Crise sanitaire, le ministère perd les pédales !

Dans l’édition du vendredi 12 mars des Matins de France-Culture, Guillaume Erner recevait la ministre de la Culture.

Dans un contexte où les théâtres, les cinémas, les musées et les monuments demeurent fermés, et où cette décision administrative est de plus en plus mal ressentie tant par les professionnels que par l’opinion, on est bien sûr en droit de réclamer les raisons pour lesquelles le gouvernement s’entête à maintenir les lieux de culture fermés tout en ouvrant les commerces et en relâchant le contrôle sur les transports.

Comme, depuis un an, le gouvernement n’a jamais pris la peine de justifier sa décision, on attendait la parole de la ministre sur ce thème, on n’a pas été déçus :

Guillaume Erner :
On prête à Olivier Véran, le ministre de la santé, une interrogation sur le fait qu’il a du mal à expliquer pourquoi un Séphora est ouvert et pas le musée du Louvre. Vous, vous comprenez pourquoi ?

Roselyne Bachelot :
Oui, je comprends pourquoi. Je comprends pourquoi parce que je trouve que la comparaison d’un lieu de culture et d’un lieu commercial n’a rien à voir.
Un lieu de culture c’est un lieu de débat, c’est un lieu de contact, c’est un lieu d’interactions sociales.

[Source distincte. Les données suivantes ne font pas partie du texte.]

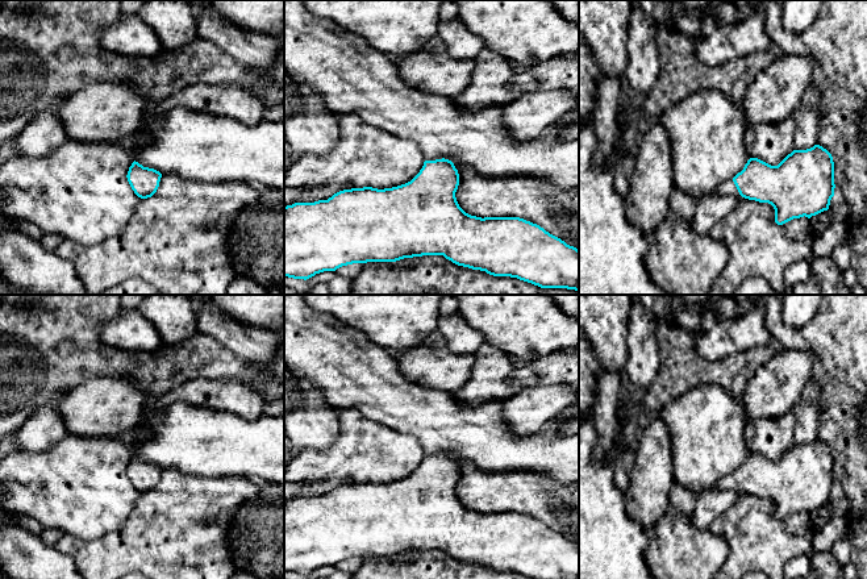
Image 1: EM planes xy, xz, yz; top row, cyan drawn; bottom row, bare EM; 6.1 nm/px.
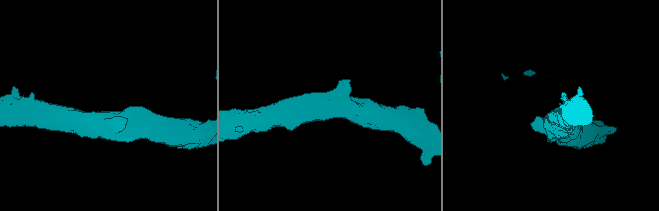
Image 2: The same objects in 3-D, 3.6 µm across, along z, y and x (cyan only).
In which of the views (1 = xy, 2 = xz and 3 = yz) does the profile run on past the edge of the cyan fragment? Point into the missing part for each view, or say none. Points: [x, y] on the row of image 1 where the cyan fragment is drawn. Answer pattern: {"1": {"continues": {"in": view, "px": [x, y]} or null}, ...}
{"1": {"continues": null}, "2": {"continues": null}, "3": {"continues": {"in": "yz", "px": [728, 187]}}}

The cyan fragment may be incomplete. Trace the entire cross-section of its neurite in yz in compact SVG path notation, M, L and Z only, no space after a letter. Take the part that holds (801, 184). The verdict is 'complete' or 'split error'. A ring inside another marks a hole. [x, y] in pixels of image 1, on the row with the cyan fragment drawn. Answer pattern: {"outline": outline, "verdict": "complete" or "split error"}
{"outline": "M820 145L793 150L778 166L750 158L733 179L713 189L716 195L742 196L768 203L775 209L775 222L816 216L829 209L834 196L834 162Z", "verdict": "split error"}

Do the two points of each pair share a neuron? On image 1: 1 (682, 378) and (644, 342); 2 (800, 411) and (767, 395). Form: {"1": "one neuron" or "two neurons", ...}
{"1": "two neurons", "2": "two neurons"}

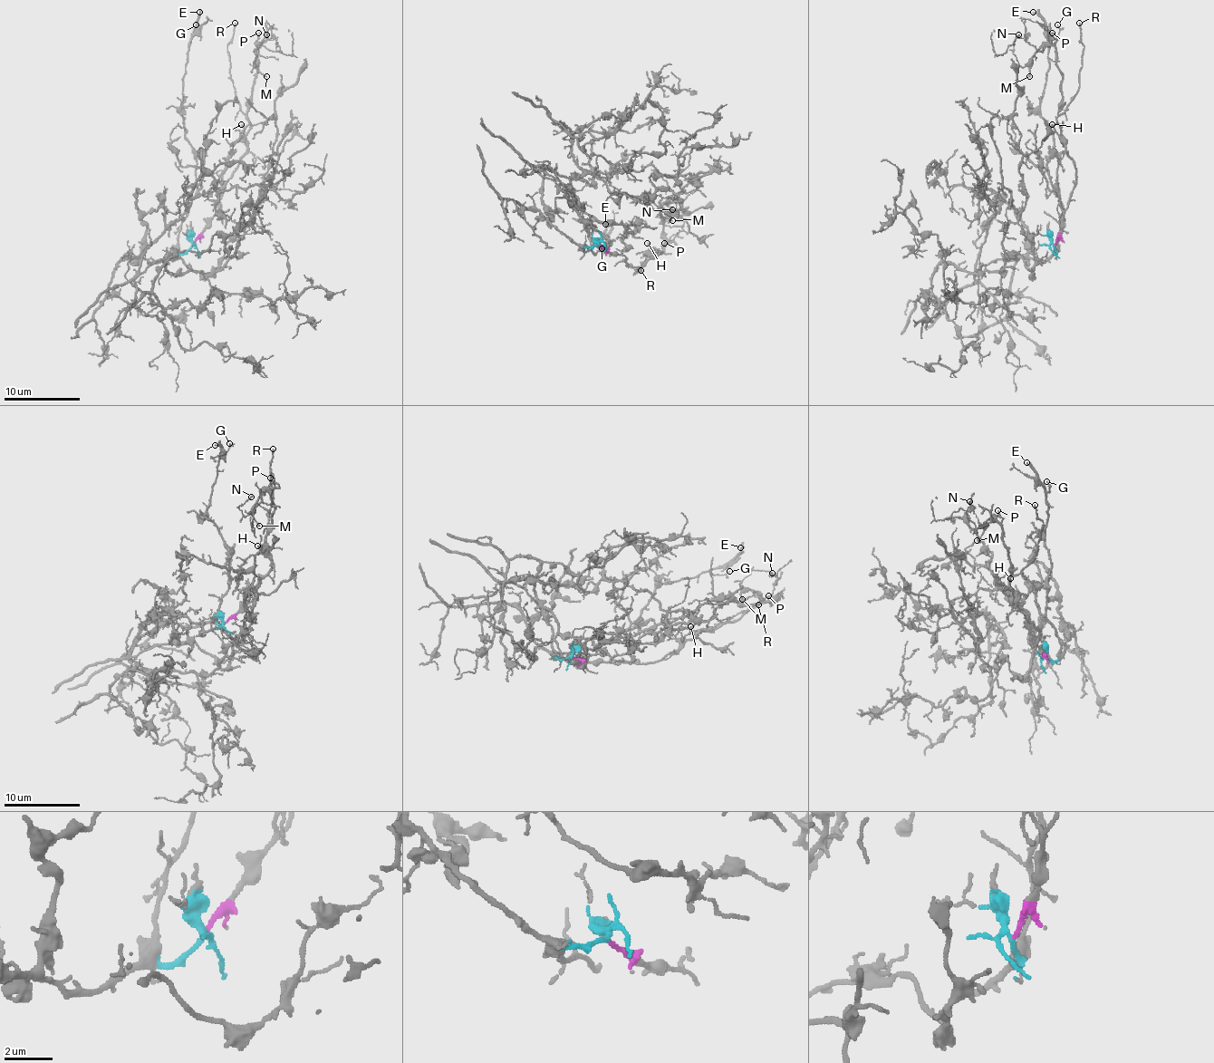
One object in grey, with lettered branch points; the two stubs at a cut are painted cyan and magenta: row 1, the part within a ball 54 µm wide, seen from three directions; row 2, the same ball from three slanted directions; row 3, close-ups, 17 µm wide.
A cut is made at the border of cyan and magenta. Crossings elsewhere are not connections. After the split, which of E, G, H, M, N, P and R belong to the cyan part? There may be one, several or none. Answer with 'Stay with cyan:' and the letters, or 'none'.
Stay with cyan: E, G

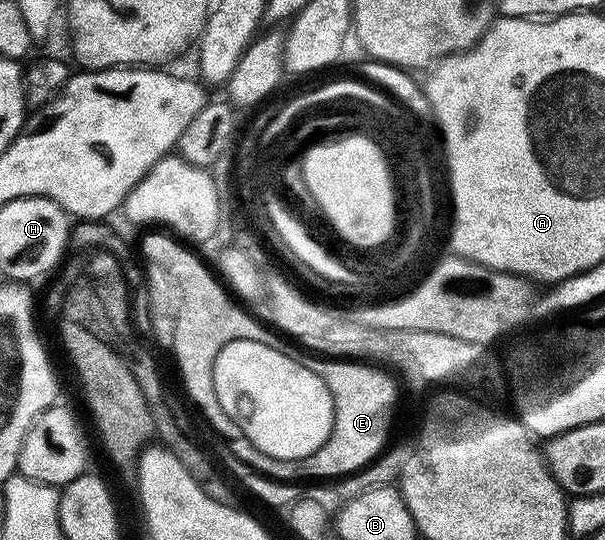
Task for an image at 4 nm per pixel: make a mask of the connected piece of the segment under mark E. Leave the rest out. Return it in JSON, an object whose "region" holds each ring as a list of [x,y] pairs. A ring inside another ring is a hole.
{"region":[[[322,359],[319,365],[316,365],[317,372],[331,386],[338,385],[336,397],[341,404],[336,409],[336,420],[334,423],[334,433],[328,443],[312,459],[314,473],[318,477],[338,477],[345,479],[353,474],[359,474],[367,467],[373,466],[380,457],[383,456],[387,448],[386,440],[390,437],[390,420],[394,417],[394,408],[398,405],[398,385],[394,382],[395,374],[379,367],[374,363],[359,363],[354,359]]]}

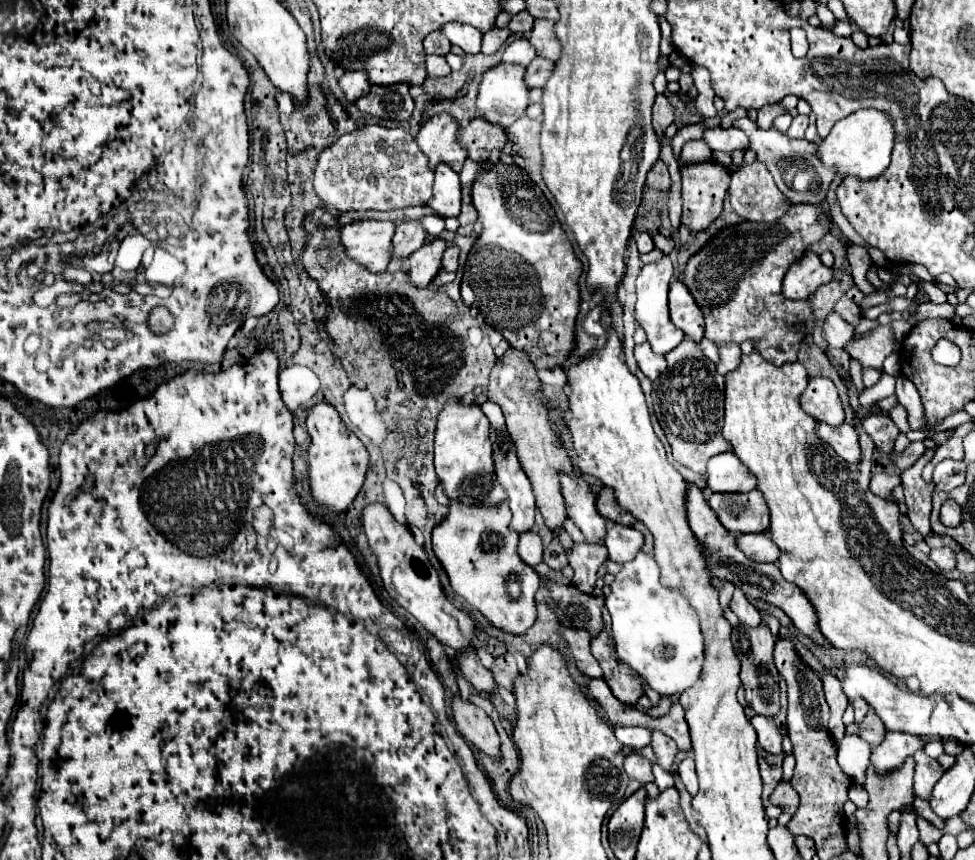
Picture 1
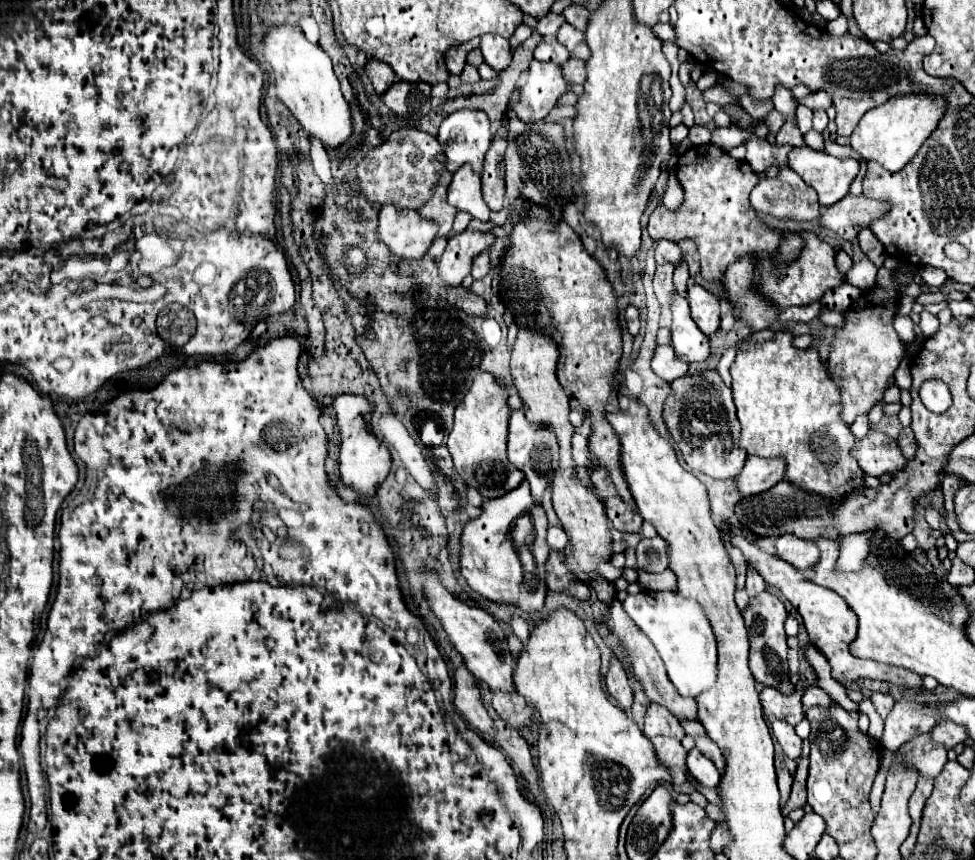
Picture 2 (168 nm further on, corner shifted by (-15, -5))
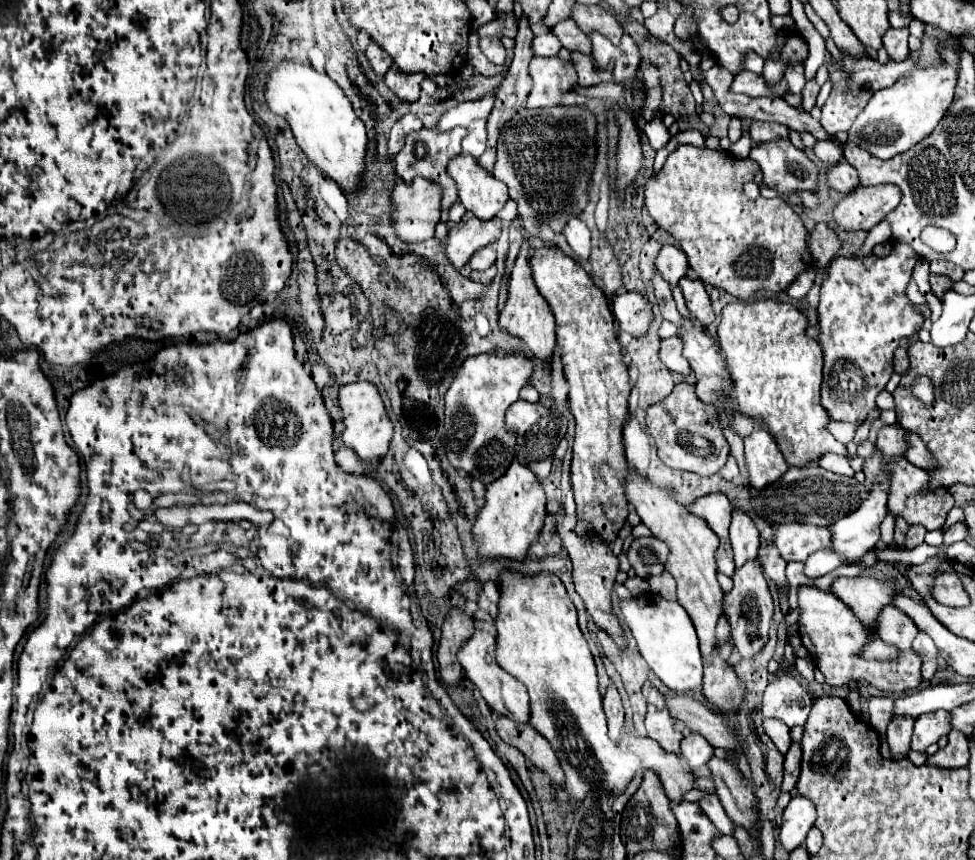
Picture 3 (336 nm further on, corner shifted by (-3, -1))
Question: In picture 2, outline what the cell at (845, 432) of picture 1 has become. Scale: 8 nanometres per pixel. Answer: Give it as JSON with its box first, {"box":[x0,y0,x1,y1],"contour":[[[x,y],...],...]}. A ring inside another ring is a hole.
{"box":[851,431,907,477],"contour":[[[869,431],[865,439],[857,441],[857,447],[851,453],[859,459],[861,469],[873,477],[875,473],[893,475],[907,465],[907,459],[901,453],[897,455],[897,441],[879,431]]]}

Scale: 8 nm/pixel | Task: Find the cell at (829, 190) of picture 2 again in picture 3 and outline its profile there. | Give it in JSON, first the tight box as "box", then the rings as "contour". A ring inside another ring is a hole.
{"box":[827,159,859,193],"contour":[[[843,159],[843,161],[835,163],[829,169],[827,185],[829,185],[829,189],[841,191],[841,193],[849,193],[849,189],[855,189],[859,185],[859,177],[857,177],[855,169]]]}

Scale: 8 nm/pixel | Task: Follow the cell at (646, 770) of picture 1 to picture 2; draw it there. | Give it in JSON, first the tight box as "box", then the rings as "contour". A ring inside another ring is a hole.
{"box":[653,737,689,785],"contour":[[[655,737],[653,743],[655,743],[655,751],[657,751],[659,761],[671,769],[675,785],[685,783],[689,779],[687,765],[685,765],[687,751],[681,745],[681,741],[679,739],[667,739],[667,737]]]}

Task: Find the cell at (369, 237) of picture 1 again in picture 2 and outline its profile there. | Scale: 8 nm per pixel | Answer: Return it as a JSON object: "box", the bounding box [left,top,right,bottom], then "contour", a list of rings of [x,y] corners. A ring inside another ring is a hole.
{"box":[377,205,435,259],"contour":[[[383,205],[377,233],[393,255],[421,259],[435,239],[435,223],[419,217],[419,211],[415,209],[397,211],[393,205]]]}

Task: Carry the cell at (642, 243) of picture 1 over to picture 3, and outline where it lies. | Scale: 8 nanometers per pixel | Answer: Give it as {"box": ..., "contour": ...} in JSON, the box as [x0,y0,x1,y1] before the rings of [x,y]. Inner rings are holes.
{"box":[655,245,689,285],"contour":[[[663,245],[655,259],[655,267],[663,275],[663,279],[667,279],[671,285],[677,285],[689,265],[687,265],[687,257],[681,249],[677,249],[673,245]]]}

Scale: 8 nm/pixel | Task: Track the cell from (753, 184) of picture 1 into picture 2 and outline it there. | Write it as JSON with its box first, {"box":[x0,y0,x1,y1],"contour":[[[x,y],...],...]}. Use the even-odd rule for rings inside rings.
{"box":[751,167,821,221],"contour":[[[781,167],[781,173],[777,179],[761,179],[751,191],[751,205],[755,207],[757,213],[763,213],[763,215],[771,213],[779,219],[789,217],[795,221],[811,221],[811,219],[819,217],[819,209],[821,209],[815,189],[811,185],[807,185],[789,167]]]}

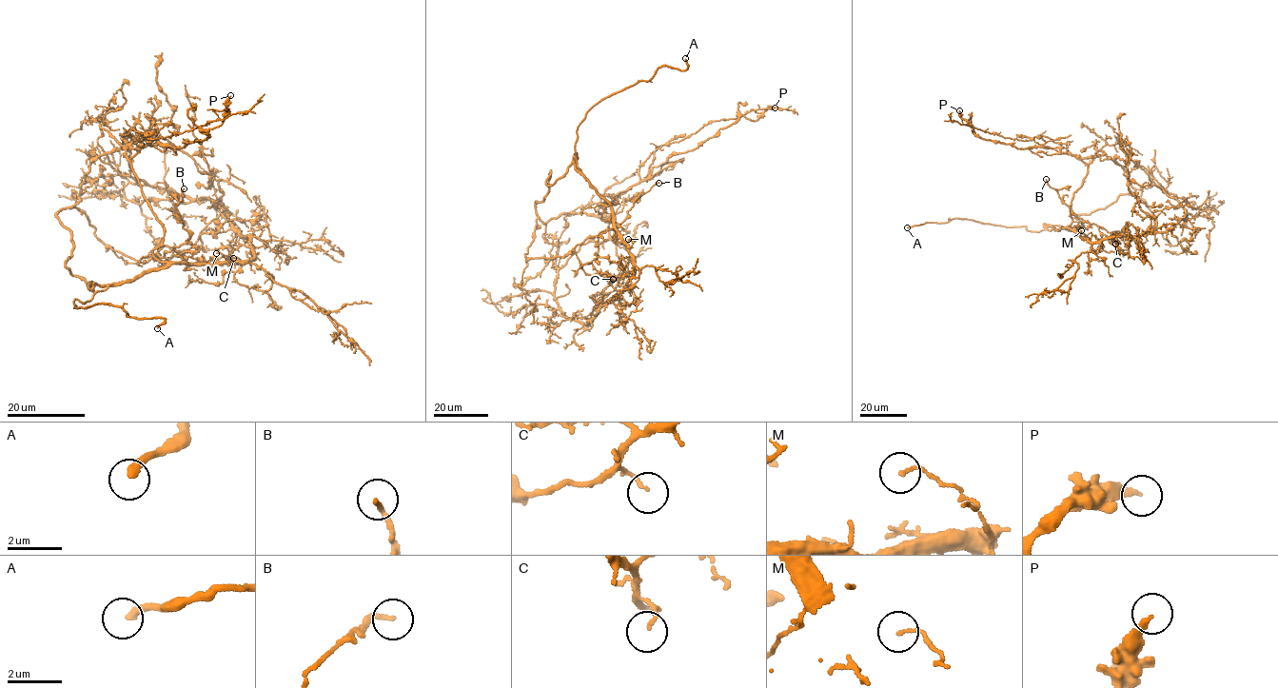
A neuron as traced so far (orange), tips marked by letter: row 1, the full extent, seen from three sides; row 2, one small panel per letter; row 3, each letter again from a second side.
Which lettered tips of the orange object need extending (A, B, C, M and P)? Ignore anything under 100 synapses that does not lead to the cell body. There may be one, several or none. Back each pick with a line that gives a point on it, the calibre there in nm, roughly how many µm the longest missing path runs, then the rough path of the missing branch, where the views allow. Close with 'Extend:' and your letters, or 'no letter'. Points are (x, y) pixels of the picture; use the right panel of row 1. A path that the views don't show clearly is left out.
A: at (907, 227); 240 nm thick; about 20 µm are missing; missing branch runs (907, 227), (872, 251)
Extend: A

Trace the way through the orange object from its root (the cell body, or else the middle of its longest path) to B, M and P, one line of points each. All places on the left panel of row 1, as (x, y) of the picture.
B: (70, 256), (56, 214), (68, 206), (140, 263), (186, 245), (184, 188)
M: (70, 256), (65, 265), (89, 286), (91, 282), (122, 284), (177, 263), (229, 263), (216, 253)
P: (70, 256), (56, 214), (90, 165), (123, 139), (139, 151), (206, 140), (230, 95)

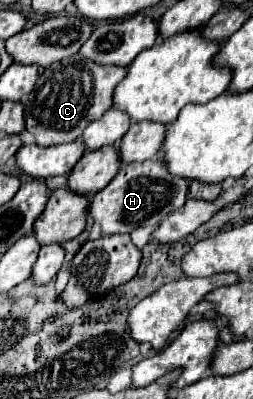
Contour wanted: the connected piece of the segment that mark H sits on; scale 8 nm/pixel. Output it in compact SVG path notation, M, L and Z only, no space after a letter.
M160 160L132 162L120 168L118 176L88 206L88 222L100 226L100 234L130 234L138 226L158 226L170 212L182 208L188 200L188 182L172 176Z

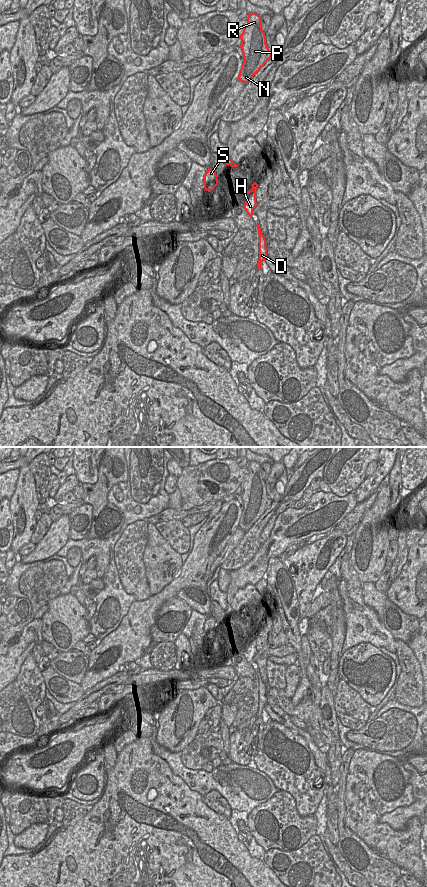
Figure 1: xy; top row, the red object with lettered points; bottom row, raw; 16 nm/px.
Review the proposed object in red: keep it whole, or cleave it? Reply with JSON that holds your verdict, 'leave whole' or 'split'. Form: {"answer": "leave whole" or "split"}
{"answer": "split"}

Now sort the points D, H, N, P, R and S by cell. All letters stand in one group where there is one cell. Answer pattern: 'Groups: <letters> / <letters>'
Groups: D H / N P R S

Quand vous allez au cinéma, vous voyez un film, mais vous y allez avec des amis, un conjoint, vous discutez avant, vous allez vous retrouver dans le hall, sur le trottoir, vous allez avoir envie de boire un verre. Et on sait très bien que la majeure partie de la contamination se fait lors d’interactions sociales.

Donc, comparer une galerie marchande dans laquelle on fait une course et on repart et un lieu de culture qui est par définition un lieu d’échange et de convivialité, je trouve que c’est curieux que même des personnes qui défendent la culture fassent cette comparaison. Ce n’est pas recevable.

Et c’est tout !
Non, ce n’est pas un pastiche, on n’est pas aux Guignols de l’info, elle a vraiment dit ça, l’interview est, fort heureusement, disponible en ligne.

Mis à part le fait qu’on se demande si elle a une fois dans sa vie mis les pieds dans un centre commercial, on reste pantois de la profondeur de la pensée, culturelle et politique, qui conduit ce gouvernement à massacrer comme il le fait le monde de la culture. Les cinémas et les musées sont fermés parce que les gens vont boire un canon et que c’est là qu’ils se contaminent. On ne caricature pas, elle l’a vraiment dit.

Le ministère de la culture vient de fêter son soixantième anniversaire, mais qu’est-il devenu ? Peut-on imaginer Malraux en train de dire un truc pareil ? « Un lieu de culture c’est un lieu de débat, c’est un lieu de contact, c’est un lieu d’interactions sociales ». Difficile de faire plus langue de bois, pour en plus en tirer un motif pour le fermer.

Bon d’accord, ce n’est pas elle qui décide, être ministre de Macron ça veut dire avaler toutes les couleuvres et justifier n’importe quoi, mais quand même, le service commandé de la comm’ gouvernementale pourrait être rempli avec plus de finesse.
Parce qu’au passage, quel mépris pour le public – qui va se contaminer sur le trottoir. Quel mépris pour les professionnels qui ont tout organisé pour recevoir le public dans des conditions de sécurité satisfaisantes.

Mais le mépris pour les Français est rapidement devenu la marque du pouvoir LREM, on se souvient des Gilets Jaunes, « la France des fumeurs de clopes qui roulent au diesel » (B. Griveaux, octobre 2018), des manifestants contre la réforme du code du travail, « des fainéants et des cyniques » (E. Macron, septembre 2017), sans oublier les les chômeurs, qui n’ont « qu’à traverser la rue » alors qu’on « met un pognon de dingue dans les minima sociaux » (Macron, 2018).

Elle a de la chance, Roselyne Bachelot, que le monde de la culture et les agents du ministère soient si patients. Sa collègue Frédérique Vidal ne peut plus mettre les pieds dans une fac sans recevoir de tomates.

En attendant, ça bouge, ce week-end certains cinémas on décidé d’ouvrir, en respectant les protocoles sanitaires, contre Macron et sa police. Les artistes, les techniciens du spectacle, rejoints par d’autres précarisés de la Culture, occupent déjà un trentaine de lieux culturels en France depuis le Théâtre de l’Odéon au Centre Dramatique National de l’Océan Indien à Saint-Denis de la Réunion, du Quartz de Brest au ZEF de Marseille, du Théâtre national de Strasbourg au Théâtre de la Cité à Toulouse …

Le SNAC-FSU soutient ces initiatives et exprime sa sympathie à toutes les formes de résistance à cet arbitraire borné.